The surge in ETF trading masks a lack of liquidity in individual European shares, with investors mainly using trading indexes via ETFs or the biggest stocks, according to Michael Woischneck of Lampe Asset Management GmbH.

"While trading has had a good run this year, liquidity has dwindled," said Woischneck, a Dusseldorf-based equity manager, who helps oversee 6.2 billion euros. "Our main concern is market depth. There are certain stocks where liquidity has been concentrated, while broader market liquidity hasn't improved." Volume may also struggle to return to levels seen in 2007, according to Crossbridge's Singh.

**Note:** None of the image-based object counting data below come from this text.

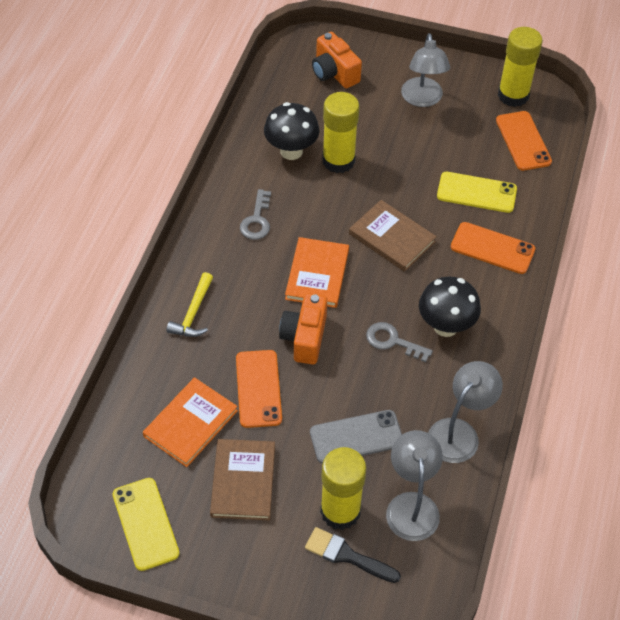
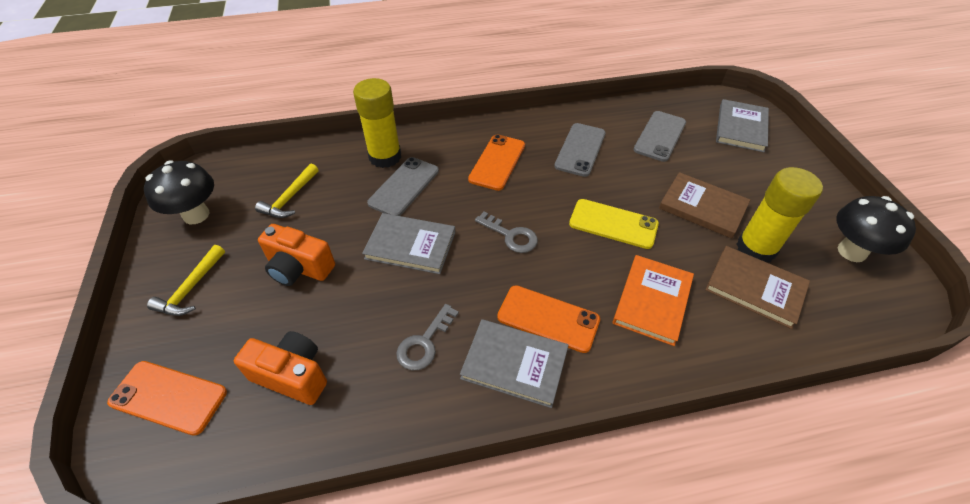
black brush: 1 -> 0
grey book: 0 -> 3
grey lamp: 3 -> 0
grey phone: 1 -> 3
orange book: 2 -> 1
yellow glue stick: 3 -> 2
yellow hammer: 1 -> 2
yellow phone: 2 -> 1

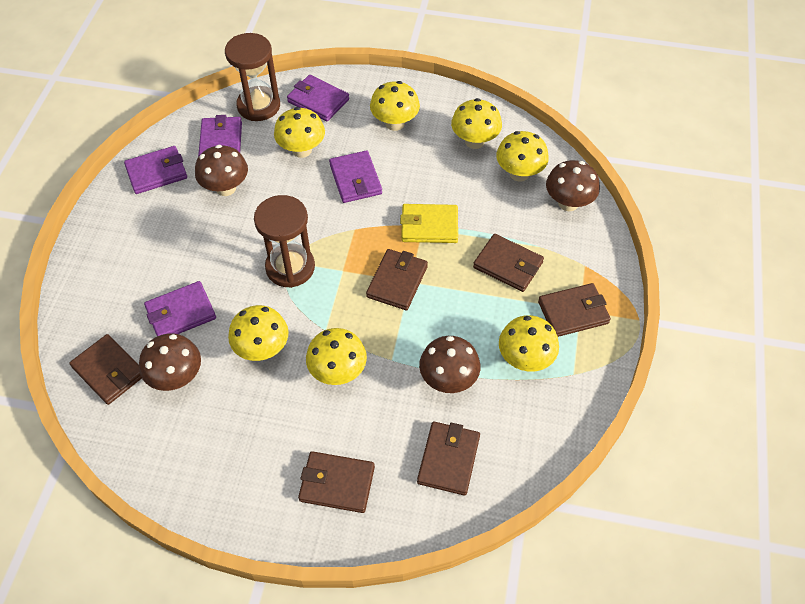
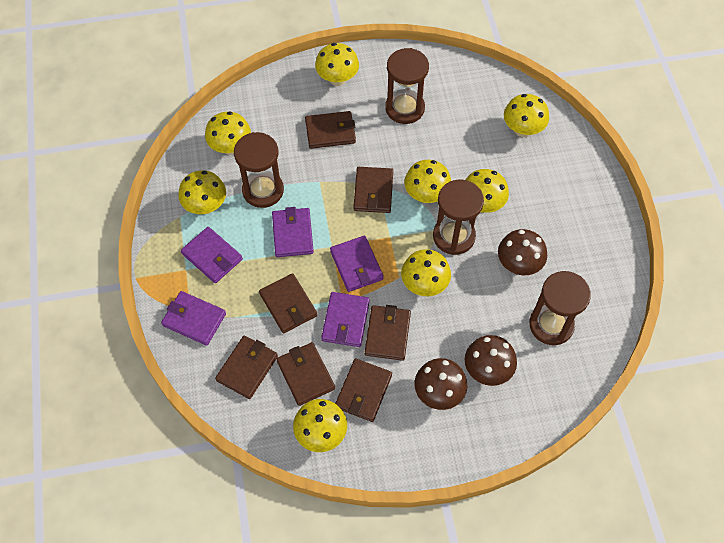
brown hourglass: 2 -> 4
brown mushroom: 4 -> 3
brown wallet: 6 -> 7
yellow mushroom: 7 -> 8
yellow wallet: 1 -> 0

New York-based Morgan Stanley was the top equity broker in Europe by turnover, followed by Bank of America, Instinet LLC, UBS and Credit Suisse, according to Markit data.

Flows from investor money also support the boost in volume. The region's equity funds have reeled in about US$80 billion so far this year, while investors in US stocks withdrew US$109 billion, according to a July 30 Bank of America note.

Exchange operators in Europe paint a similar picture. Euronext NV had the best volume since 2010 in the second quarter, while trading on Deutsche Boerse AG's Xetra jumped 45 per cent in the period.

"We've seen healthy sentiment for equities in 2015, underpinned by QE, a weaker euro, cheap energy and strong dividend yields in blue chips," said Euronext London chief executive officer Lee Hodgkinson.